Hope everyone in my little readership had a great Thanksgiving. I went to a friend of a friend’s house here in San Juan and had a great evening. I forgot how quickly you can connect with strangers and have a good time if you’re open-minded to the moment. I’ve done a few Thanksgivings and one Christmas with families I’d never met, and every experience exceeded expectations.
This week is an exciting one with me needing to pull myself out of my recent cave-like lifestyle (I don’t know how I’ve gotten this pale living in a tropical paradise) and get ready for a half-week in St Barths. Jeff and Ashleigh are coming to San Juan Tuesday, and then we leave for St Barths the following day. I have this hazy vision of myself building an impeccable island wardrobe in the future… but I’m not there yet. Jeff and Ashleigh are always stylish, so it’s a wakeup call for me to cut this slop of hair on my head, and buy a pair of pants or two. I’ve been to St Barths once, and you can technically get away with wearing shorts and flip flops to restaurants, but you really don’t want to. It’s a hope of mine to visit the rest of the Carribean over the next few years, but I’m pretty sure St Barths is the fanciest place. I’m looking forward to some awesome French food and seafood, and even more so spending time with my friends.
In the spirit of Thanksgiving I wanted to talk about a few things I’m thankful for. Off the top of my head I’m thankful for my family and friends. I’ve made an effort to be more communicative with both groups (texting or calling), and I’m very thankful I have regular contact with the people I love. Too many people to reference, but I’ll make an exception for my girlfriend Johanna who’s been in my life almost daily for over 7 years now.
Over the years, especially since I’ve changed careers and the city I live in so many times, I have met many great people that I’ve lost touch with. I appreciate the time I spent with them though, and am thankful for how they’ve educated and inspired me.

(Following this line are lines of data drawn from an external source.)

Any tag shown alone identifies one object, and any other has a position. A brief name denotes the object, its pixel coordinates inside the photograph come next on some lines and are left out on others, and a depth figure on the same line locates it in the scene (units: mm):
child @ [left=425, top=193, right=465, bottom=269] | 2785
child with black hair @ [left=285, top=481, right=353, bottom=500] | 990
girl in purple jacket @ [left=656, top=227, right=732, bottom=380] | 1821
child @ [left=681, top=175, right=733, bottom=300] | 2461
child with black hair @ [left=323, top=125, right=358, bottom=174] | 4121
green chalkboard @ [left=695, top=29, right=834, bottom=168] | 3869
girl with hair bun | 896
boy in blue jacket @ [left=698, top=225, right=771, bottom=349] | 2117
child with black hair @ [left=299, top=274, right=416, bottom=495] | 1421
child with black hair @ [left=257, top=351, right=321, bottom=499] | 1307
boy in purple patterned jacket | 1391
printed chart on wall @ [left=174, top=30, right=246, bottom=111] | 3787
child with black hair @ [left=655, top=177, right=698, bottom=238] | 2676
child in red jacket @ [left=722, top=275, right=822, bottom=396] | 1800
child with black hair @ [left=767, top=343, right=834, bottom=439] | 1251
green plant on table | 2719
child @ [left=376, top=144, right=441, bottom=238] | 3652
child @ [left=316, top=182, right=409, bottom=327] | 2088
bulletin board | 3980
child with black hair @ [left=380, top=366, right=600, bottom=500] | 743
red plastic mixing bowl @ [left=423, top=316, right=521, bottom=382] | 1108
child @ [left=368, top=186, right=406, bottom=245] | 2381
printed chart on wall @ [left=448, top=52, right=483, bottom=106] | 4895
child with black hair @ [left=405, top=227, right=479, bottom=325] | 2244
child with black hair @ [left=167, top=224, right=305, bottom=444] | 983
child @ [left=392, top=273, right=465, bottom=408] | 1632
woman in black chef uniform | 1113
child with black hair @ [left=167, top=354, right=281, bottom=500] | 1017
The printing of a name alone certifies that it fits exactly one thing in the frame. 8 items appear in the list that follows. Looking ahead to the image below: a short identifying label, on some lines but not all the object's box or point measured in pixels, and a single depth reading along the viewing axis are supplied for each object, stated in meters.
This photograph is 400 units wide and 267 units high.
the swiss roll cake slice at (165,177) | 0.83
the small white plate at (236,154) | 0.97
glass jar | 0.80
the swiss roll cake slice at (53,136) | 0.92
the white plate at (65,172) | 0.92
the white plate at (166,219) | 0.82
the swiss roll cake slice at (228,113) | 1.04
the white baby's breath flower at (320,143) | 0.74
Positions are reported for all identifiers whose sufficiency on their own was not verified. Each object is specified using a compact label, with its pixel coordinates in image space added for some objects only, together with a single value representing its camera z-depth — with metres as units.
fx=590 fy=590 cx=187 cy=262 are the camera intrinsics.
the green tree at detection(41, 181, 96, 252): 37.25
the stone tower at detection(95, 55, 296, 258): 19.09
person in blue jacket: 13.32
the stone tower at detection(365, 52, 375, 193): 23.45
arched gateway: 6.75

I’m very thankful that I’ve come full-circle with my work and am back into trading. I’ve had many mental hangups over the years about pursuing work that is essentially a large multi-player game with money as the score, but I’ve learned to appreciate the artistry and inventiveness within the game. I also am appreciative that it allows my rag-tag collection of skills that I’ve built over my adult years to shine. Even in the months when I feel like I didn’t get anything new done, I usually realize that I tested several new strategies and made improvements to my current ones. I read something a while ago about having an aptitude for something is just being able to do the work that other people find too boring/won’t do, and I guess in trading I’m able to slog through a fair amount of work without it being too bad.
I’m thankful for setting up my home-base in Puerto Rico. It still feels surreal that with Act 22 I’m able to legally pay $0 in taxes on my trading gains (although I have to give $5,000 a year to charity here, which I’d be happy to do anyway). My trading accounting can get complicated, so it’s a relief to not have to worry about it. Besides the enormous tax advantage, without which I wouldn’t have thought of settling down in PR, I really enjoy living and working here. It’s December 2nd, and it’s 85 degrees Fahrenheit. When Jeff and Ashleigh come here tomorrow we can swim in a warm ocean, and I never have to worry about needing warm clothes (except inside the office or movie theater). I’m also able to live comfortably without a car, and only need to Uber a few times a month. Living walking distance to all of my regular life things (gym, office, groceries, movie theater, beach, restaurants, coffee) frees up a ton of time, and I enjoy walking while listening to an audiobook.
Finally, I’m thankful for the minimum viable lifestyle that I have, and still improving upon. I don’t need lots of excitement and constant change (although I do still get a fair amount, especially dealing with trading), and I’m getting better at simplifying my days. I’m not on a hedonistic treadmill, and I’m not stuck in a rough lifestyle patch that I hope someday improves. I still have material things I want and goals to go after, but my normal daily existence gives me everything I want and need. Have a great week!